Baca juga: Malapetaka Ekonomi Ancam AS, 1 Juni Gagal Bayar Utang Luar Negeri
Hal ini dipengaruhi oleh mutasi pembiayaan baik dari instrumen Pinjaman maupun SBN, yang mana pembayaran cicilan pokok utang pada bulan April lebih besar dari pada pengadaan/penerbitan utang baru, serta adanya apresiasi rupiah terhadap major currency valas (EUR, JPY, USD) pada April 2023 dibandingkan Maret 2023.
Faktor lainnya yang mendorong penurunan utang adalah penguatan mata uang rupiah terhadap beberapa mata uang utama dunia, seperti euro, yen dan dolar AS pada bulan lalu dibandingkan Maret 2023.

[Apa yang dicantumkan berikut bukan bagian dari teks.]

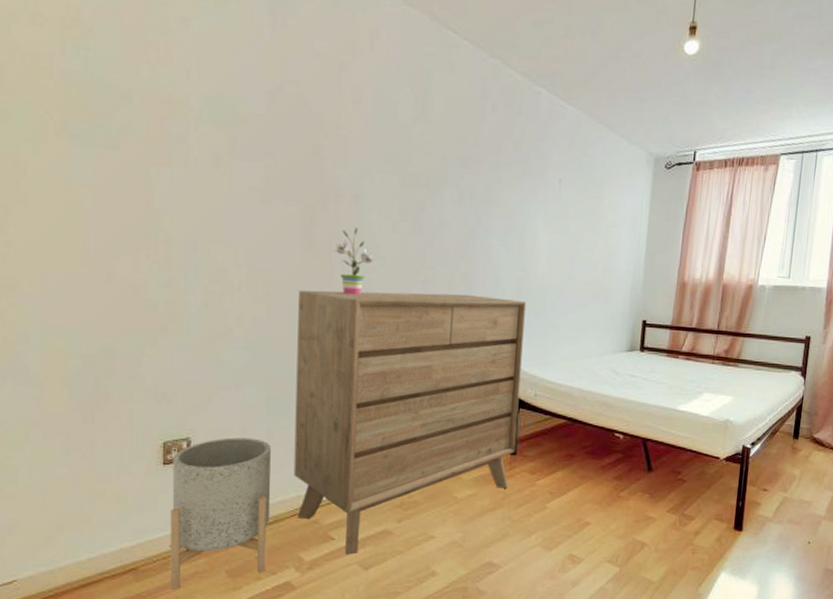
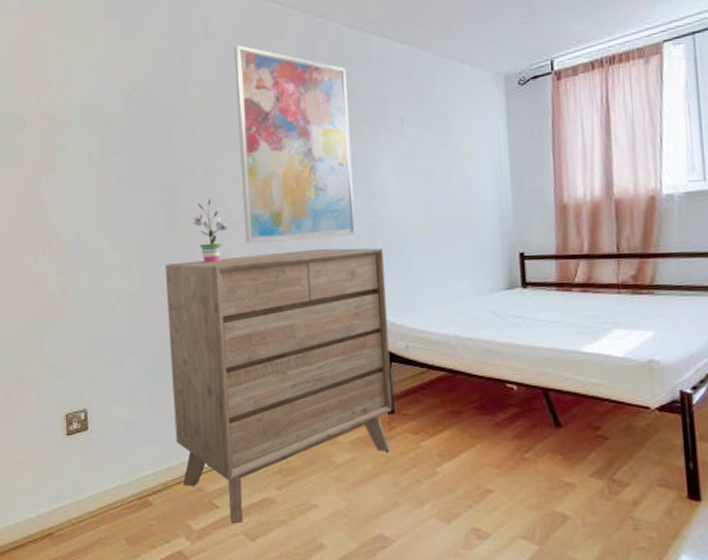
planter: present [170,437,271,590] -> none [74,407,160,556]
wall art: none [391,66,514,287] -> present [234,44,355,244]

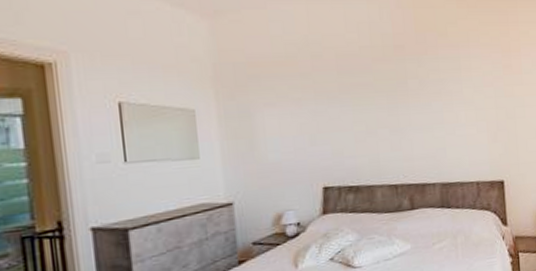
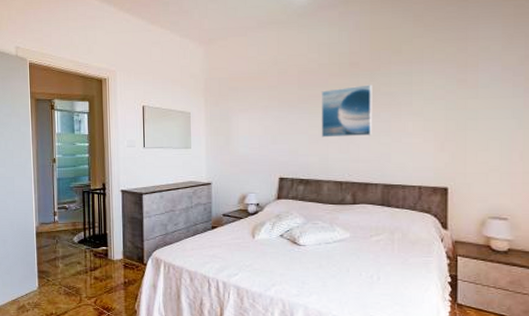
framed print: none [364,71,425,134] -> present [321,84,373,138]

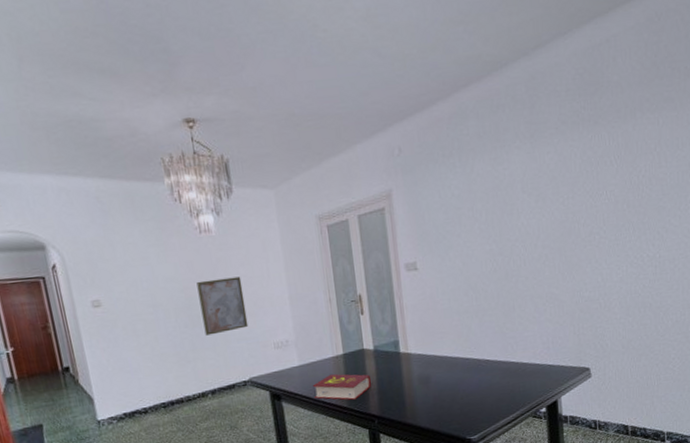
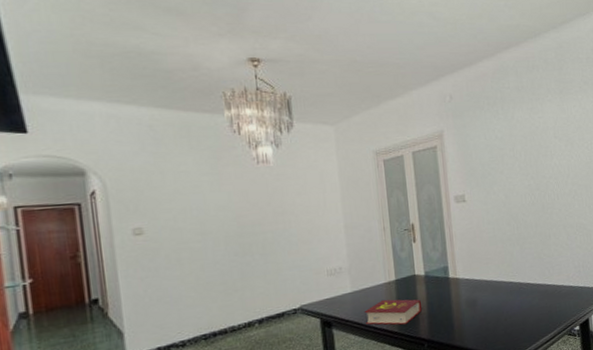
wall art: present [196,276,249,336] -> none [250,205,302,264]

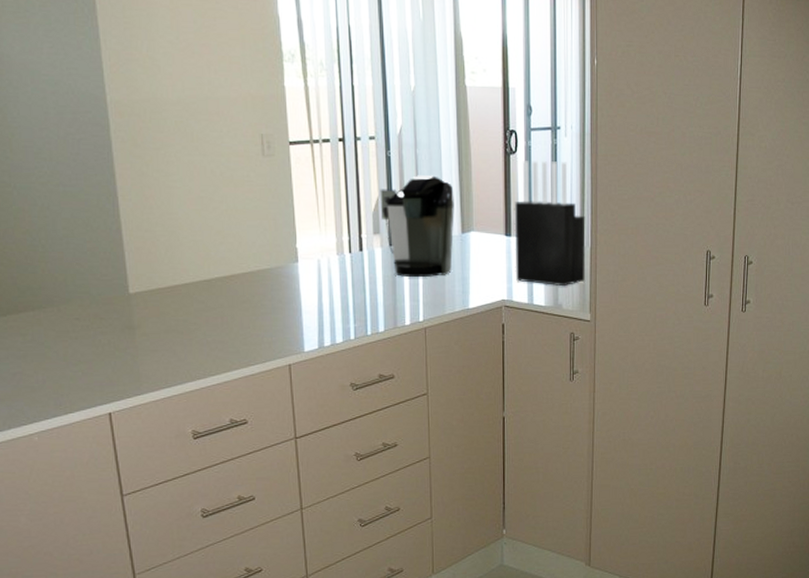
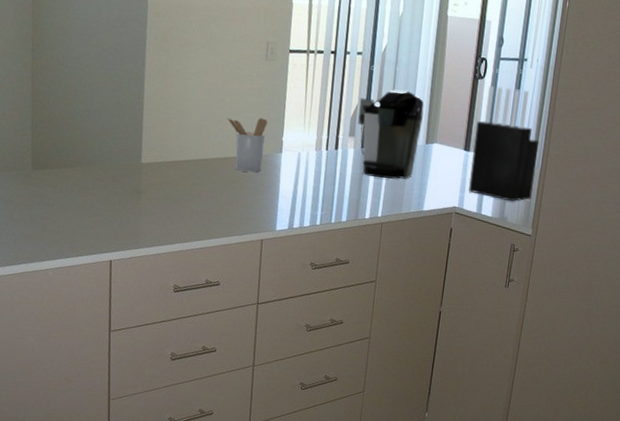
utensil holder: none [226,224,277,289] -> present [226,117,268,172]

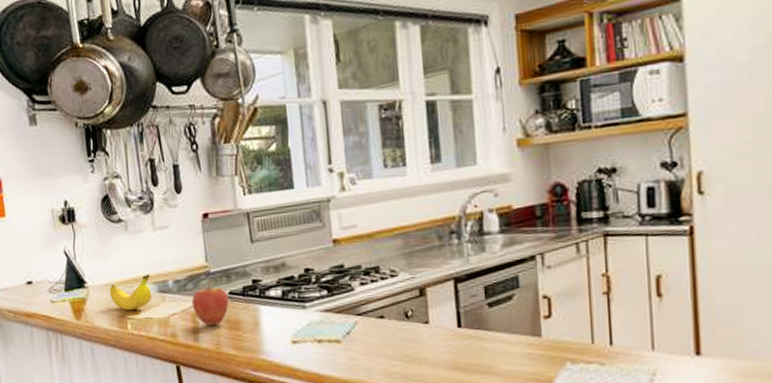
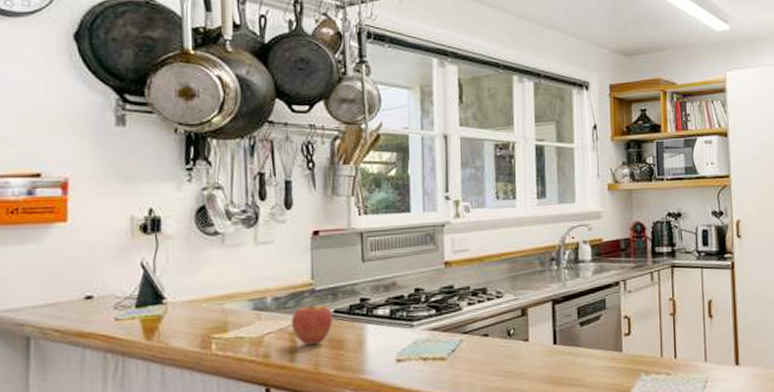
banana: present [109,275,152,310] -> none [193,291,246,329]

Utang pemerintah terdiri atas instrumen SBN alias obligasi dan pinjaman. Utang berbentuk SBN tercatat sebesar Rp 7.007,03 triliun per akhir bulan lalu.
Nilainya berkurang Rp 6,5 triliun dalam sebulan karena penurunan pada SBN valuta asing lebih besar dibandingkan peningkatan pada SBN domestik rupiah.
Pola serupa juga terlihat pada utang pemerintah berbentuk pinjaman. Posisi pinjaman pemerintah sebesar Rp 842,86 triliun, berkurang Rp 22,6 triliun dari bulan sebelumnya.
Penyebabnya, nilai pinjaman luar negeri pemerintah yang berkurang saat pinjaman di dalam negeri meningkat. Penurunan tersebut baik yang berasal dari pinjaman bilateral, multilateral maupun bank komersial.
Ke depan, Pemerintah senantiasa melakukan pengelolaan utang secara hati-hati dengan risiko yang terkendali melalui komposisi yang optimal, baik terkait mata uang, suku bunga, maupun jatuh tempo.
Sejalan dengan kebijakan umum pembiayaan utang untuk mengoptimalkan sumber pembiayaan dalam negeri dan memanfaatkan utang luar negeri sebagai pelengkap.
Selain itu, Pemerintah mengutamakan pengadaan utang dengan tenor menengah panjang dan melakukan pengelolaan portofolio utang secara aktif.
Per akhir April 2023, profil jatuh tempo utang Indonesia terbilang cukup aman dengan rata-rata tertimbang jatuh tempo (average time maturity/ATM) di kisaran 8 tahun.
Selanjutnya, guna meningkatkan efisiensi pengelolaan utang dalam jangka panjang, Pemerintah terus berupaya mendukung terbentuknya pasar SBN domestik yang dalam, aktif, dan likuid.
Salah satu strateginya adalah melalui pengembangan berbagai instrumen SBN, termasuk pula pengembangan SBN tematik berbasis lingkungan (Green Sukuk) dan SDG (SDG Bond).
Selain itu, peranan transformasi digital dalam proses penerbitan dan marketing SBN, khususnya SBN Ritel yang didukung dengan sistem online juga tak kalah penting, mampu membuat pengadaan utang melalui SBN menjadi semakin efektif dan efisien, serta kredibel.